Zionts: To back up for a moment, a template is an entity that consists of data points, synonyms, and branches. Branches are Wordsmith’s proprietary way of determining the narrative output. Branches can be incredibly simple, i.e. “if ‘Sales Quota’ is 100% or greater, then the sales rep ‘hit’ quota,” or they can be incredibly complex formulaic expressions that are nested into each other. Synonyms are fairly self explanatory, but in Wordsmith’s case, a synonym can mean a word or even the entirety of a template. The main function of synonyms is to add variability and keep content fresh. For example, Wordsmith can produce over 100,000 variations of a three-sentence template. The data aspect is exactly what it sounds like: this is where you plug in those valuable data points that are the driving force behind the entirety of the template.
To your question, NLG can absolutely be useful in situations where more than one template is needed for a single dataset as well. One such use case revolves around highly-targeted communications, both internal and external. Externally, you can leverage user data to provide personalized landing pages, email content, and even web content. By doing so, you deliver a superior user experience and highlight the information a user needs to know quickly. We’ve had great success with our clients that leverage the technology, and the adaptability of having multiple templates, for this purpose, as the personalized content leads to higher engagement and retention rates.
Internally, a similarly strategic tactic can revolve around business intelligence—think of graphs and dashboards, even uniquely written reports. A user might be using the same dataset about regional sales, but need vastly different reports generated for the “Northeast Director of Sales” and an individual “Branch Sales Manager,” based on what’s more important to highlight for each of those specific roles. This is a solution unique to Wordsmith, as it is the only platform capable of delivering these role-based written analytics. While NLG is best used for a high volume of output, it can still be beneficial for reporting tasks that may be less frequent but that also consume a lot of manual time to write.
Manis: Computer scientists are fond of saying “garbage in, garbage out.” Can NLG diagnose problems with users’ datasets?
Zionts: If the data going into any NLG platform is “garbage” in the sense that it is inaccurate, then the conditional logic in the platform that’s driving the narrative will reflect that. A way that NLG could “diagnose” a problem with the user’s dataset ultimately comes down to being able to more easily spot a data issue due to the clear, written format of output. For example, it may be easier to notice something is awry in a dataset if the output states “your top performing rep was John Smith, with $900.2 million in sales last week,” when the narrative consumer knows that’s not possible.
Manis: Smart home company digitalSTROM uses Wordsmith to deliver its customers reports on their utility usage.
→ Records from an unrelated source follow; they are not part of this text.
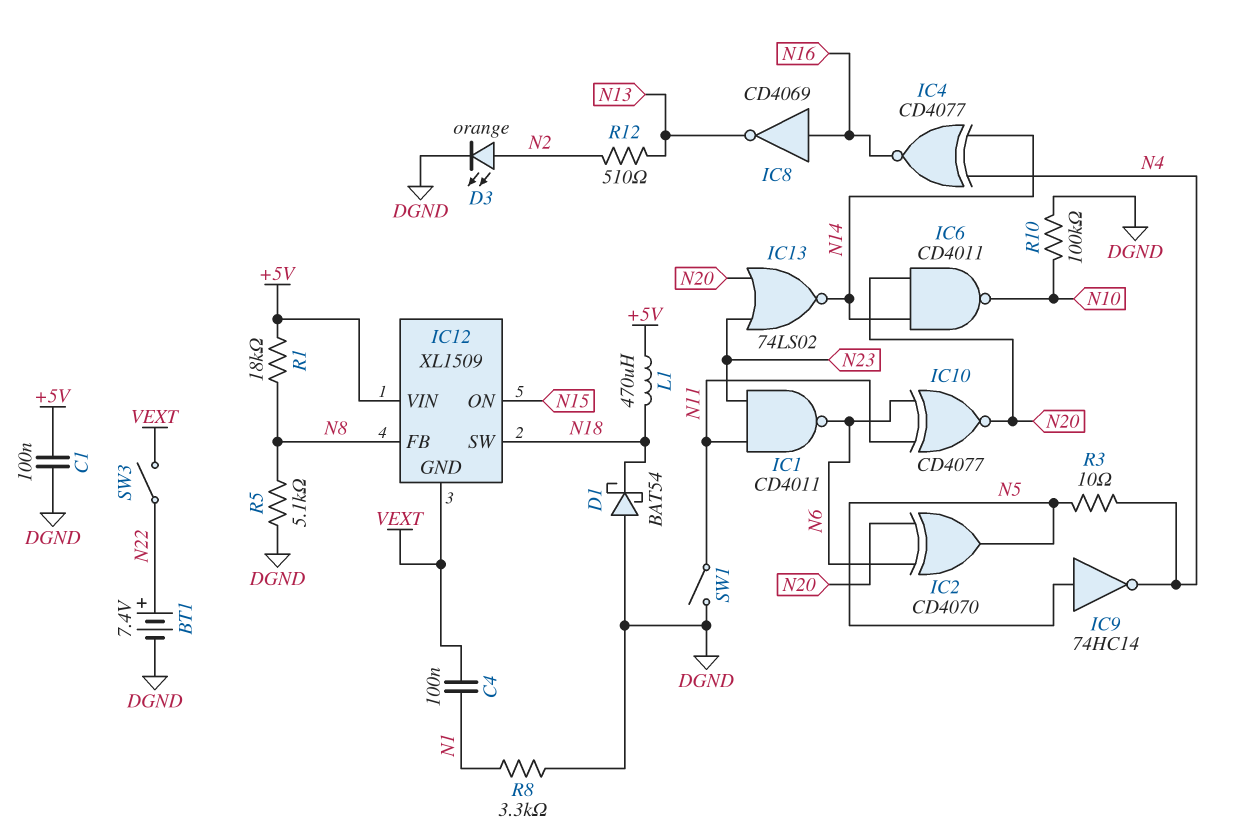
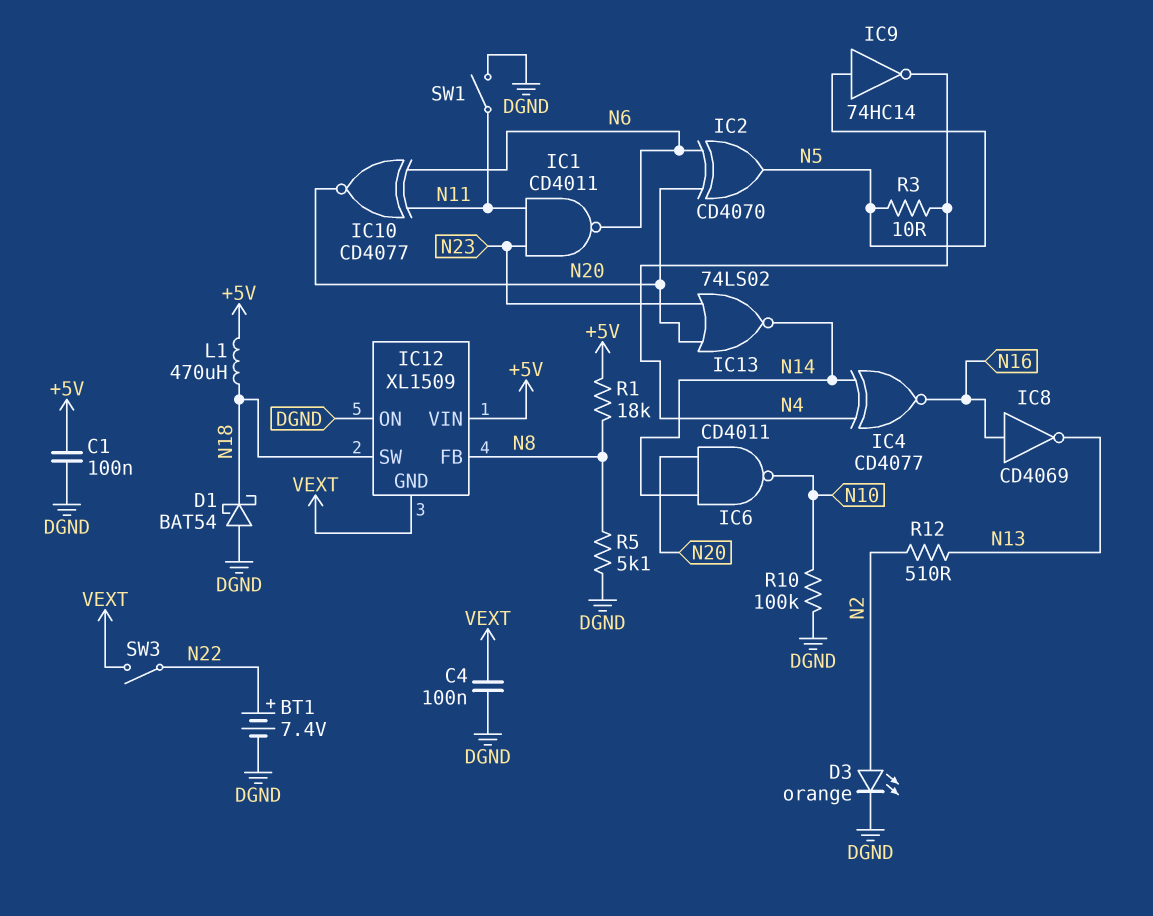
C4: 100nF (N1, VEXT) -> 100nF (DGND, VEXT)
IC12 pin ON: N15 -> DGND
R8: 3.3k (DGND, N1) -> none

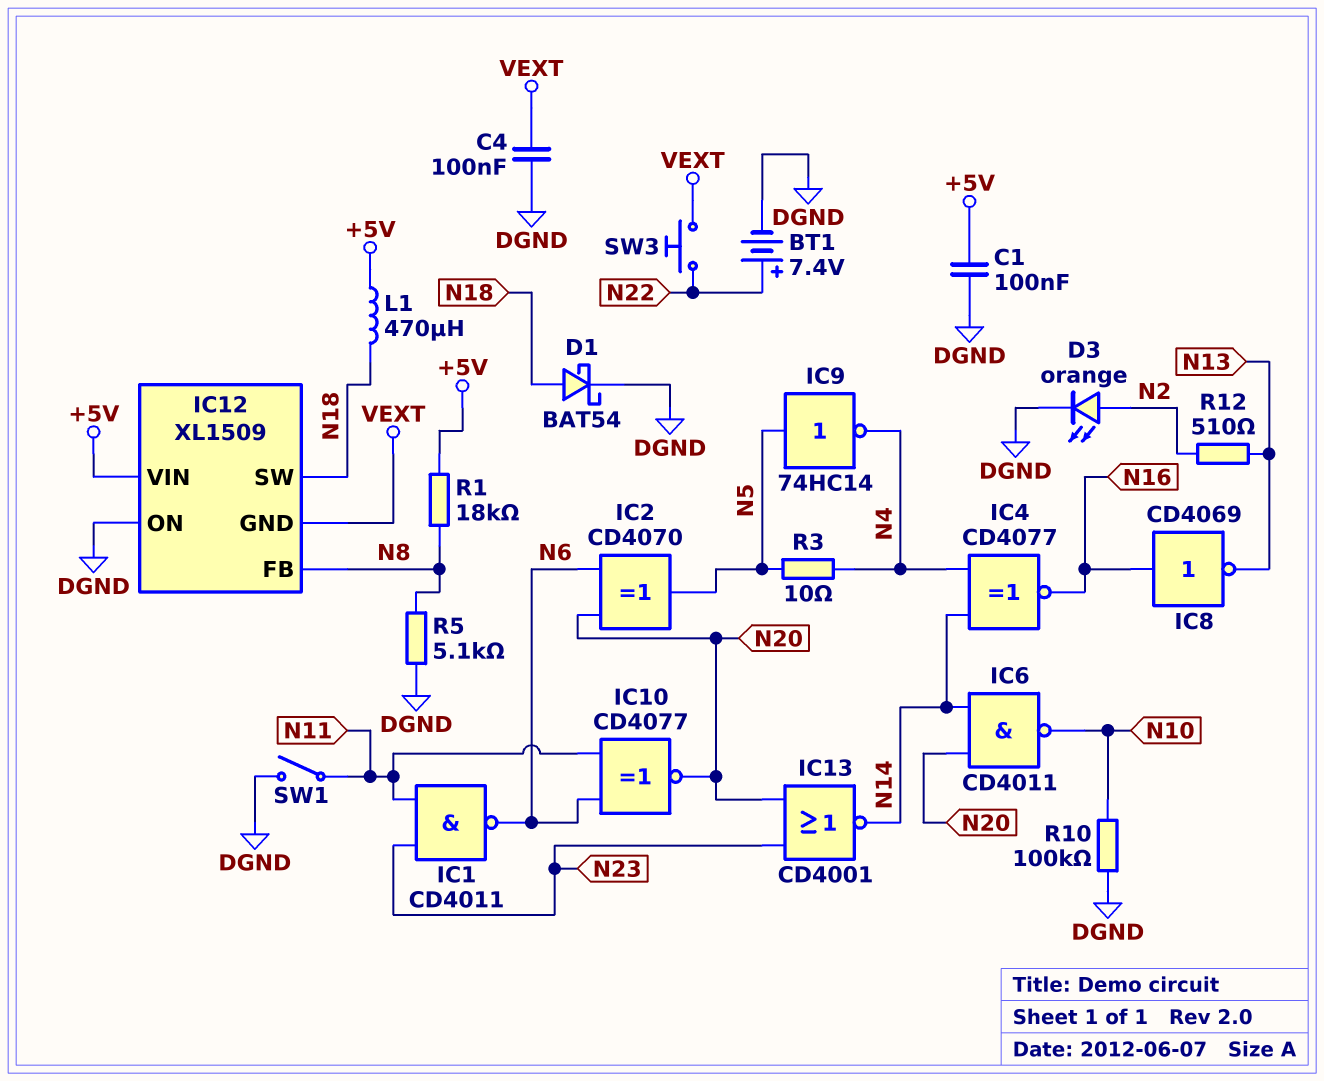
D1: schottky BAT54 (A DGND, K N18) -> schottky BAT54 (A N18, K DGND)
IC13: NOR 74LS02 (in N20, in N23, out N14) -> NOR CD4001 (in N20, in N23, out N14)
SW3: switch (N22, VEXT) -> button (N22, VEXT)

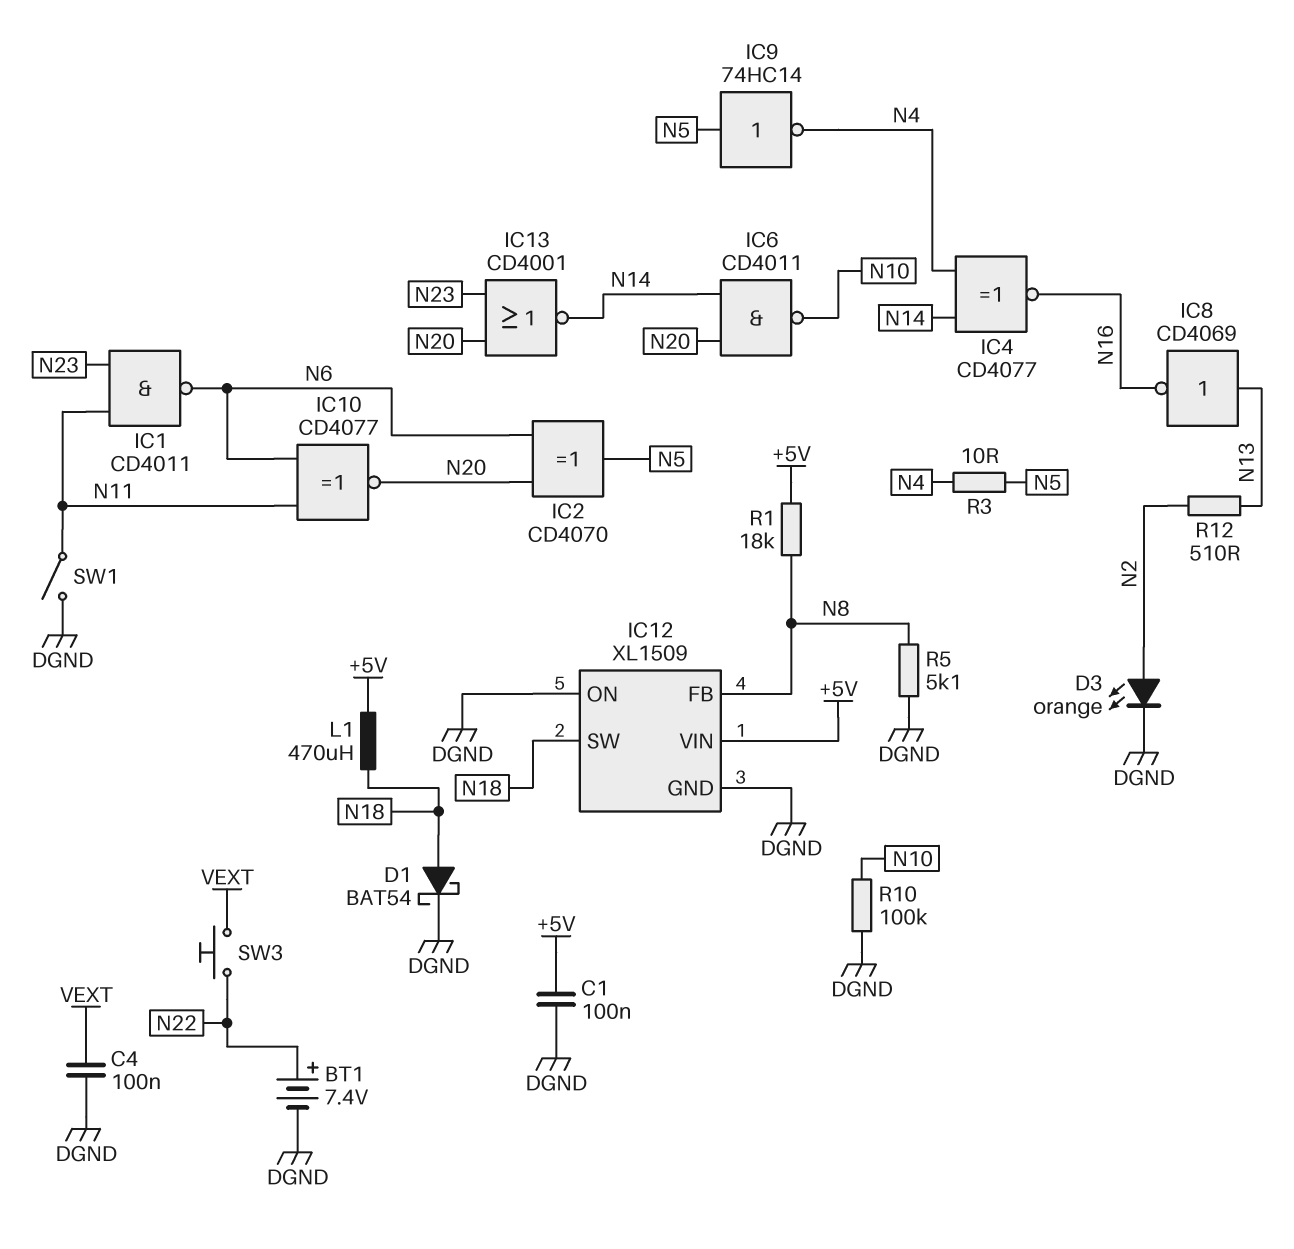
IC8: NOT CD4069 (in N16, out N13) -> NOT CD4069 (in N13, out N16)
IC12 pin GND: VEXT -> DGND

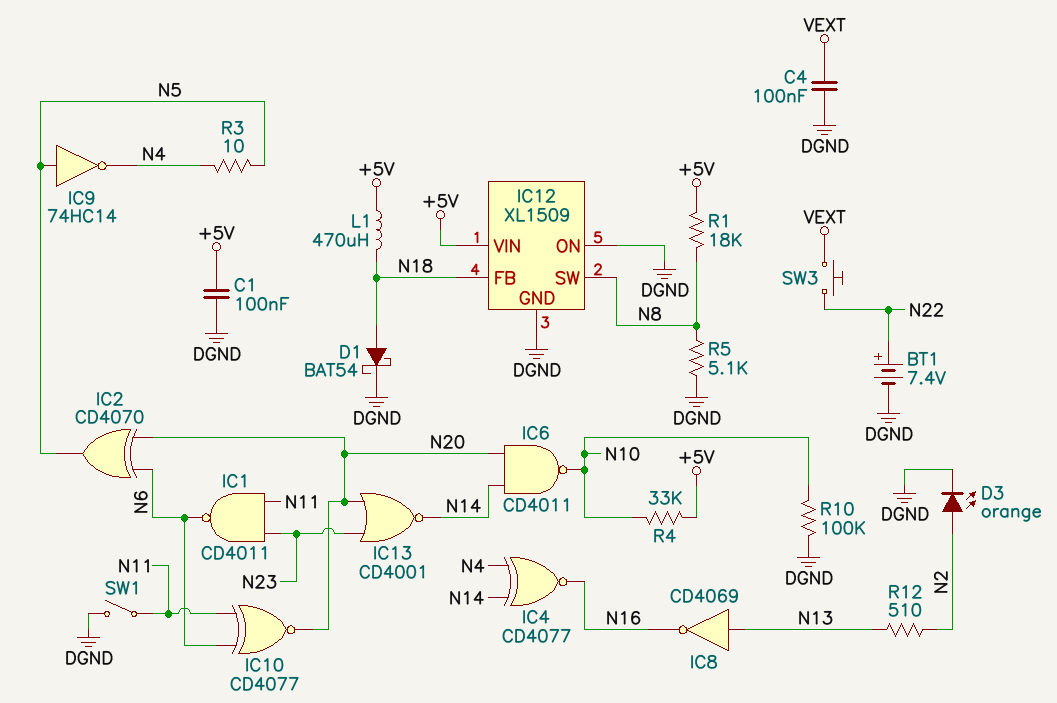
IC12 pin FB: N8 -> N18
IC12 pin SW: N18 -> N8
R4: none -> 33k (+5V, N10)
What benefit does this offer customers beyond that provided by a typical utility bill with a chart showing electricity or water usage over time?
Zionts: With a typical utility bill with a chart showing usage over time, it tells you the “what is happening” but doesn’t really provide a “why” that a narrative can for connected homes like those of digitalSTROM customers. With this specific use case, the narrative output for digitalSTROM’s customers doesn’t simply tell them “your electricity usage last month was higher than it was for the same time period last year.” It can also include suggestions on how to fix that, such as “replacing the bulbs in your living room light fixtures to a more energy efficient model could help reduce costs next month.”